*Stated problem 1*: Reproduce the rows below word for word, everything from the line containing "gray star: moved 8 px up" down to the last row.

Chivers claims the Government intruded on, or surveilled, ex parte hearings in which he, the judge, and his defense attorney were present. Chivers claims that during these closed meetings in the Eastern District of Kentucky, he discussed how he believed he should not be prosecuted in Kentucky for a traffic stop that occurred in Ohio. (Mot. to Dismiss at #107, 113). Because he says these statements occurred only in hearings that ostensibly took place outside the Government's presence, he argues that the only way the Government could know he had issues with proceeding to trial in Kentucky was by listening in on those closed hearings. (Id. at #113).

The docket reflects that the hearings to which he refers were in fact closed to the public and the Government, and the docket contains no indication that the Government was present at them. (U.S. Memo. in Supp. at #142–43; see also, e.g. , EDKY Docket, Ex. D, Doc. 23-5, #177 ("MINUTE ENTRY for ATTORNEY APPOINTMENT HEARING as to Darnell Chivers held on 6/6/19 .... The Court then conducted a closed hearing.")). But, the "evidence" to which Chivers points as support for his claim that the Government was surreptitiously present at those closed hearings—i.e., the Government's knowledge of Chivers’ desire to be tried in Ohio rather than Kentucky—in fact lends no support to his allegation. That is so because, as the Government points out, Chivers made such statements on the record at hearings at which the Government was in fact present (and properly so). See Tr. of United States v. Chivers , 6:19-CR-04 (No. 50) (E.D. Ky. Aug. 5, 2019) ("I have a right to have a trial in the jurisdiction the case happened ... because ... a gun found in Ohio[ ] doesn't have nothing to do with London, Kentucky (sic)[.]").

In his Reply, Chivers claims he cannot respond to the Government's use of this quote from the September 24, 2019, hearing because he has not been able to listen to the recording. (See Reply to Gov't's Resp. to Def.’s Mot. to Dismiss ("Def.’s Reply"), Doc. 29, #329–30). The Government says Chivers requested a copy of the recording on January 13, 2020, and he was provided a copy by the clerk the next day. (U.S. Memo. in Supp. at #143 n.12). Chivers indicates he did receive the recording, but says, "[i]ts the middle of February and Chivers still haven't [sic] listened to them. Chivers was advised he could listen to them after his deadline." (Def.’s Reply at #329). Chivers fails to explain who told him he could not listen to the recording, and what deadline he refers to. Without more explanation, the Court assumes Chivers had access to the recording and had the ability to respond to the Government's argument.

*Record set*:
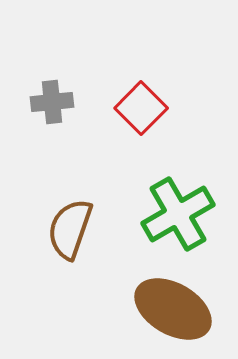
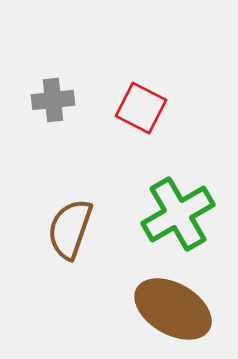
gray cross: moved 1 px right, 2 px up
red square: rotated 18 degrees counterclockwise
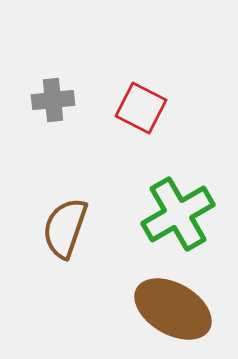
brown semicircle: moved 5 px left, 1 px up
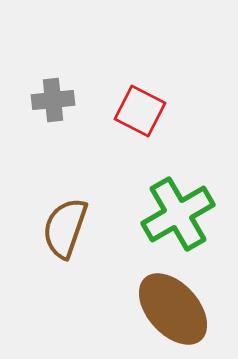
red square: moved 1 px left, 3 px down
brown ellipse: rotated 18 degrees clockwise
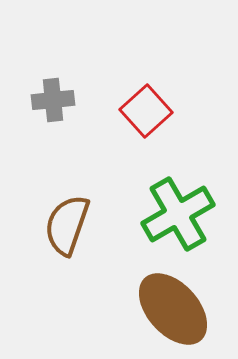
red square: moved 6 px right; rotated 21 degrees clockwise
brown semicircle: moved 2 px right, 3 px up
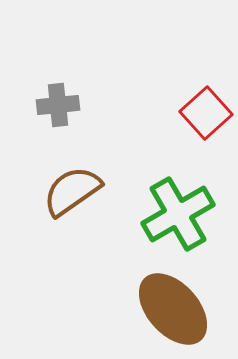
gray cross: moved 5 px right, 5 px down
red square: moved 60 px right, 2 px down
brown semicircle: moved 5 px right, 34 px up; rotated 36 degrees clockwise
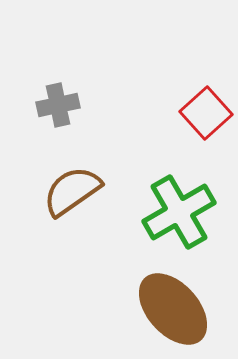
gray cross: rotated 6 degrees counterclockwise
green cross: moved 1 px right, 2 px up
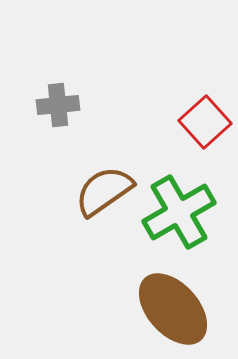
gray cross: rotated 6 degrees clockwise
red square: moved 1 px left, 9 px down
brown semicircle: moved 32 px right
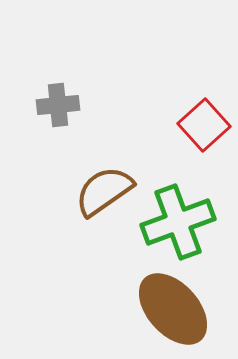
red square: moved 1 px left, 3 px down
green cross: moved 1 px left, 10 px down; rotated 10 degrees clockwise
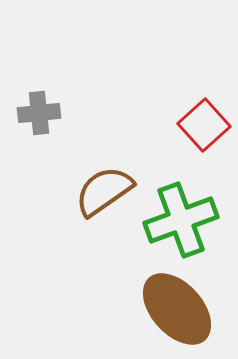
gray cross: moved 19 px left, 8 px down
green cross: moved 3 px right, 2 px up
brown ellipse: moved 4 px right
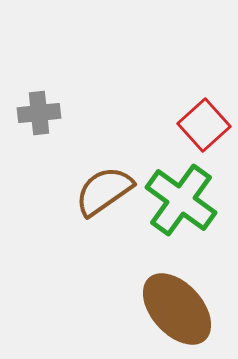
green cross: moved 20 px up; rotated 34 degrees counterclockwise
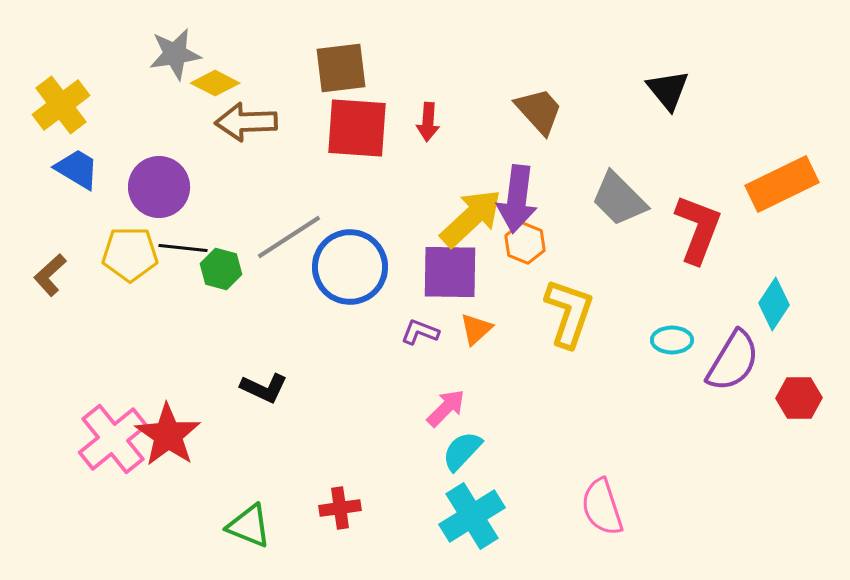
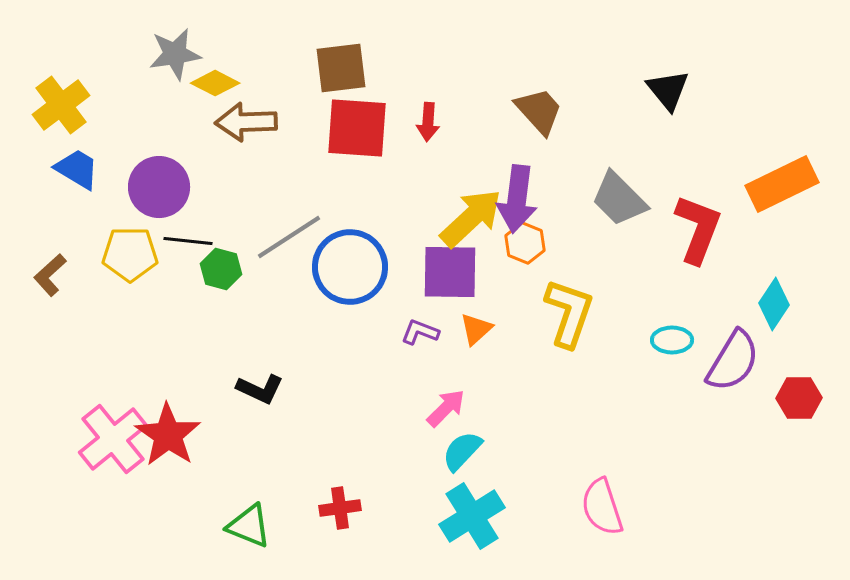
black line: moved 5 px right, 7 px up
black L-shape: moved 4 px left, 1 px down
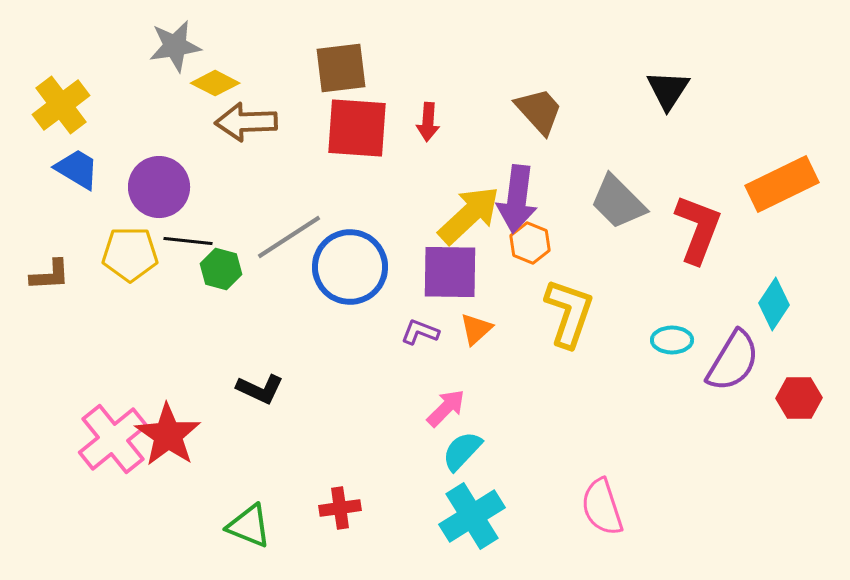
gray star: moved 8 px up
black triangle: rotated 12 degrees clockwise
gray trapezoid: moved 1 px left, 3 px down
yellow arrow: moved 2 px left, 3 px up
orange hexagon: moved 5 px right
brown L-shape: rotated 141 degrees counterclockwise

*Stated problem 2*: According to the court opinion excerpt, on what date does the Government say Chivers requested a copy of the recording?

*Expected answer 1*:
gray star: moved 8 px up
black triangle: rotated 12 degrees clockwise
gray trapezoid: moved 1 px left, 3 px down
yellow arrow: moved 2 px left, 3 px up
orange hexagon: moved 5 px right
brown L-shape: rotated 141 degrees counterclockwise

*Expected answer 2*: January 13, 2020.